Mushrooms (Kitchen Pride Mushroom Farms)

Wild Boar Chorizo, as much or as little as you’d like (Dai Due- I also suggest the Verde Chorizo from Kocurek Family Charcuterie)

Olive Oil, if needed (Texas Olive Ranch)

Cheese (whatever you have on hand; I like the caraway cheddar from Veldhuizen Farm)

Hot Sauce (May I suggest Extra-Terrestrial IV by the W. Ross Pepper Company out of Albuquerque?)

Brown the tortillas and put them in a tortilla warmer. Set aside.

Put the chorizo in the skillet. I use a large serving fork to break it up for crumbles.

As the chorizo cooks, add the sliced onions. Cook all until almost done, then add the sliced mushrooms.

When you’re happy with the cooking results, add the mixed eggs. Cook until done.

Split the ingredients up on your tortillas. Using a microplane, shred the cheese over the top.

Add a bit of the hot sauce of your choice, and you’re good to go.

If you’re able, enjoy scenery like as this while eating your tacos.

Boo’s Difficult Gazpacho

6 Sep

Boo's lunch-time gazpacho

I’ve been trying a few different recipes for gazpacho. Lisa is not the biggest fan of chunks in her cold soup, so I’m trying to make a smooth, creamy and, of course, delicious gazpacho. No chunks.

My recipe looks like this:
8 medium very ripe tomatoes, cored and halved
1 sweet onion, peeled and ends cut off
8 cloves of garlic
1 large, fat cucumber, peeled, seeds removed, and diced (the larger and fatter the cucumber, the more juice in them)
1 jalapeno, seeds and ribs removed (carfully)
1/4 cup of extra virgin olive oil
1 teaspoon of fresh ground pepper
2 pinches of salt to start
3/4 cup of Knudson’s spicy very veggie juice
2 tablespoons of rice vinegar
more salt to taste

Preheat the oven to 400 degrees. Mix the tomatoes, onions, garlic, 2 pinches of salt, pepper, and olive oil in a baking dish and bake for 40 minutes.  Remove dish and let the contents cool.

Once cooled, peel and discard the tomato skins.  (I usually eat them.)  Transfer contents from baking dish to blender and liquefy.  Add cucumber jalapeño, and vinegar, and liquefy again.

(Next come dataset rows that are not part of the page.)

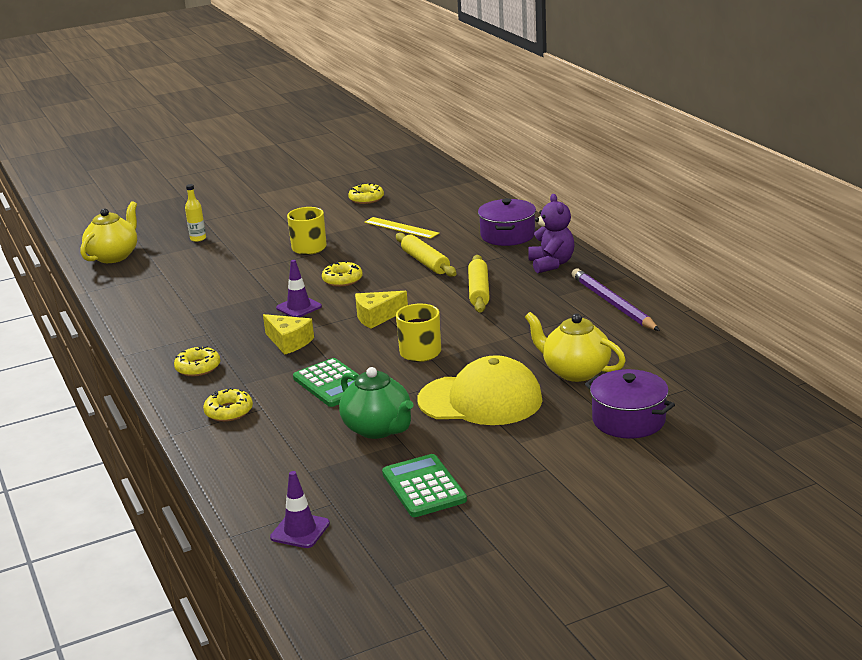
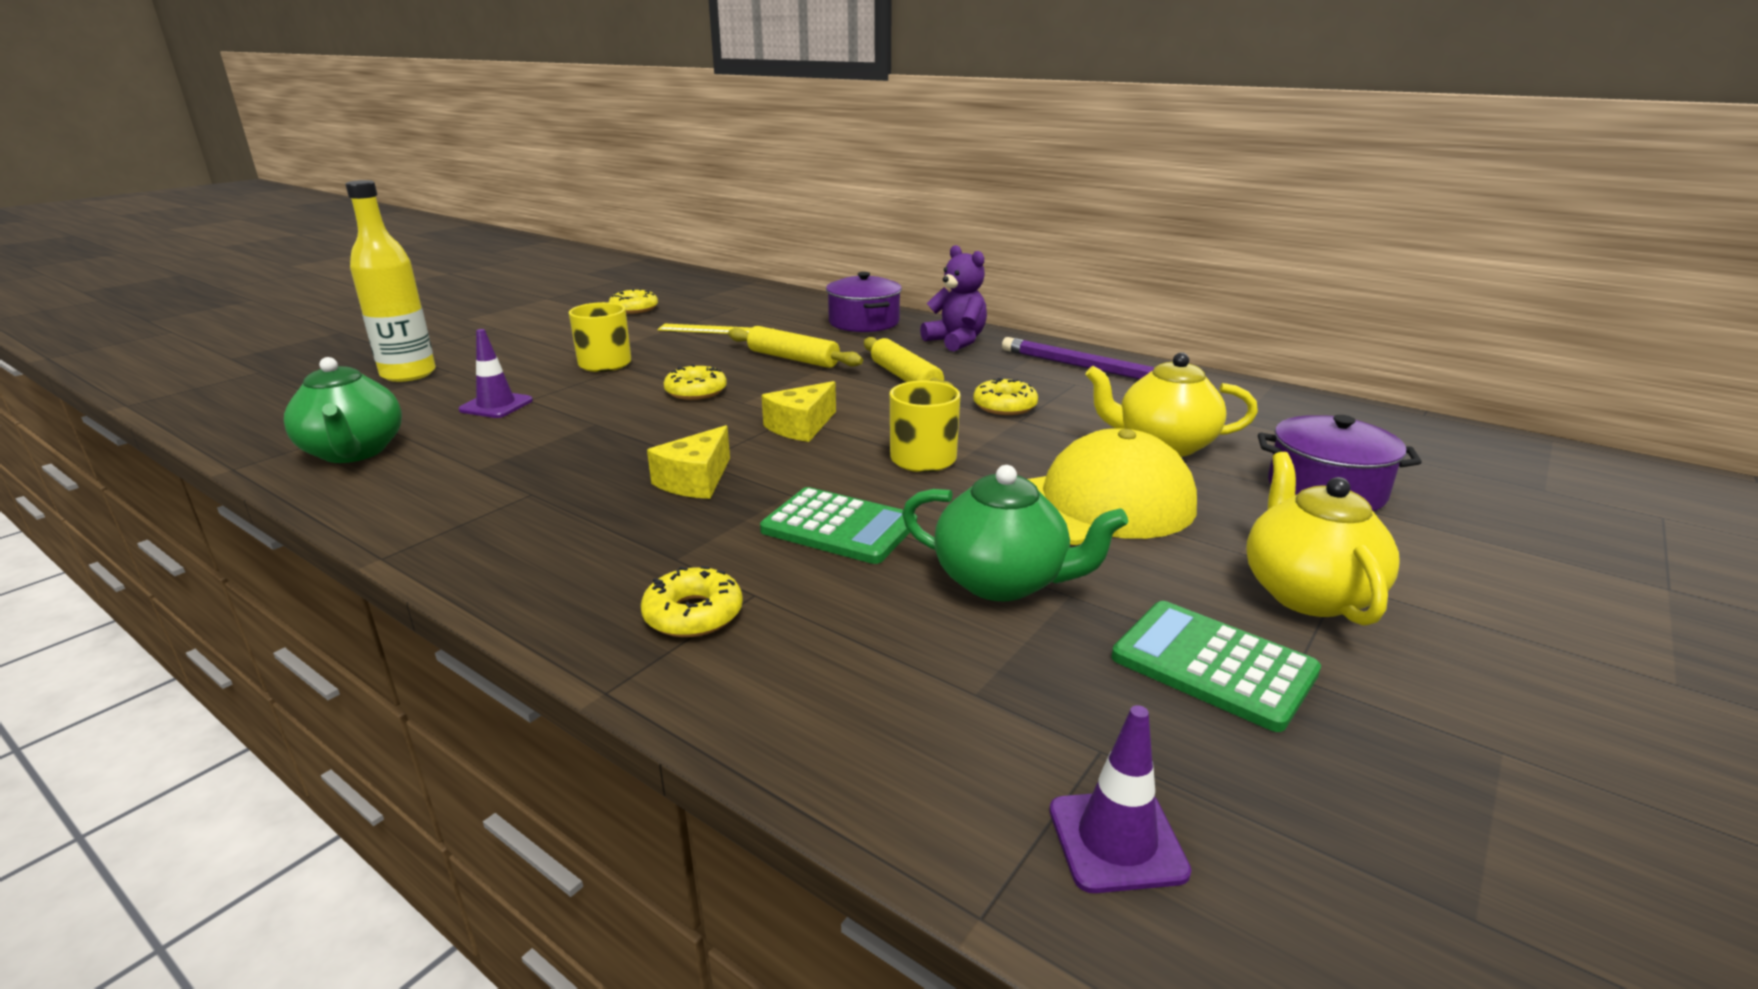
camera: 30 degrees left, 0 degrees up
(114, 256) = (262, 412): yellow teapot -> yellow teapot (1307, 593)
(143, 292) = (354, 452): none -> green teapot
(198, 239) = (408, 374): yellow bottle -> yellow bottle, size x2.04
(198, 367) = (559, 549): yellow donut -> yellow donut (1004, 406)
(289, 342) = (695, 480): yellow cheese -> yellow cheese turned 105 degrees clockwise
(299, 307) = (662, 433): purple traffic cone -> purple traffic cone (496, 405)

Now this is the difficult part:  strain the liquefied mixture into another container.  I pour the mix in a metal mesh strainer, and then use a spatula to force the liquid through.  I push all the edible soup through and leave the pulp behind.  This is a tedious possess that will take at least fifteen minutes. If I do this right, my back will hurt.

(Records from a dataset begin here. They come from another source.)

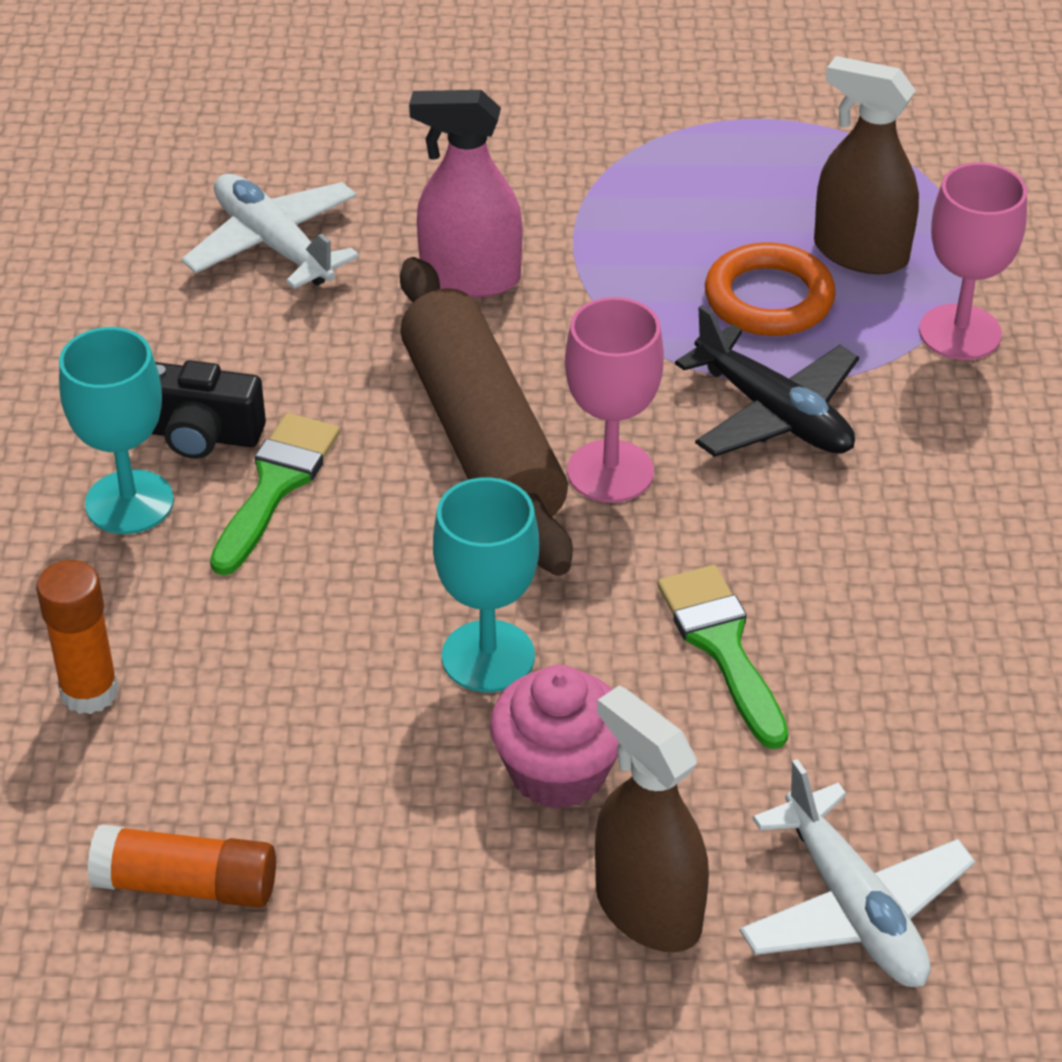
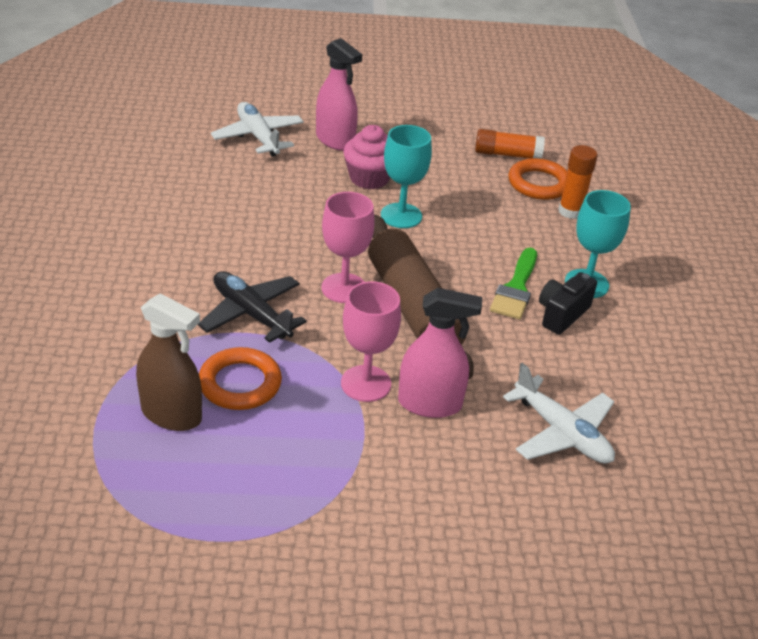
camera: 175 degrees right, 5 degrees down
(136, 779) = (539, 184): none -> orange ring
(203, 435) = (562, 314): black camera -> black camera turned 60 degrees counterclockwise
(648, 909) = (335, 140): brown spray bottle -> pink spray bottle
(722, 646) = (296, 215): green brush -> none
(960, 332) = (126, 357): pink goblet -> pink goblet (366, 383)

Add the Knudson’s juice.  Stir, salt to taste, stir, and then chill before serving.

This is an excellent summertime meal and we like that it can be made from mostly locally grown food.  Of course, we like it when we can have a meal made from all local sustainably grown foods.

This leads me to some questions:

Is there such a thing as Texas salt?  Is anybody extracting it from the Gulf and selling it.  Would that salt be safe or have we polluted the Gulf to such a degree that the salt is poisonous?

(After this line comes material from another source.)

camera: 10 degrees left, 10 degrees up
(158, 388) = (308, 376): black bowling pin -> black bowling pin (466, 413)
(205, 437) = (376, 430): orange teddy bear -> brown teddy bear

Rice grows in Texas: why can’t I find Texas made rice vinegar?

If all the stuff in the Knudsen’s juice is stuff I can get at the farmers market, why don’t I just make my own juice?  Do I need a juicer?  What’s a juicer?  Why can’t I use my blender to liquefy the stuff and then strain out the pulp in a wire mesh strainer to make juice?  Why don’t I have a juicer to make my gazpacho?

I’ll keep you informed with answers as they come my way.

–boo

Sunday Afternoon Micheladas

8 Aug

Using what we already have in the fridge, we each made a michelada to order.

Lisa’s version:
2/3 beer (Sierra Nevada Pale Ale)
1/3 Knudson’s spicy very veggie juice
couple-10 splashes of Tabasco
couple grinds of pepper

Boo’s version:
1/3 beer (Sierra Nevada Pale Ale)
2/3 Knudson’s spicy very veggie juice
couple-10 grinds of pepper

I like the spice of the Tabasco– makes my lips and gums burn.  Boo likes the spicy of the vegetable juice, so he uses more.  Both are yummy and refreshing.  This afternoon we bought Pearl beer at Wheatsville Co-op.  We’ll be experimenting with that tonight.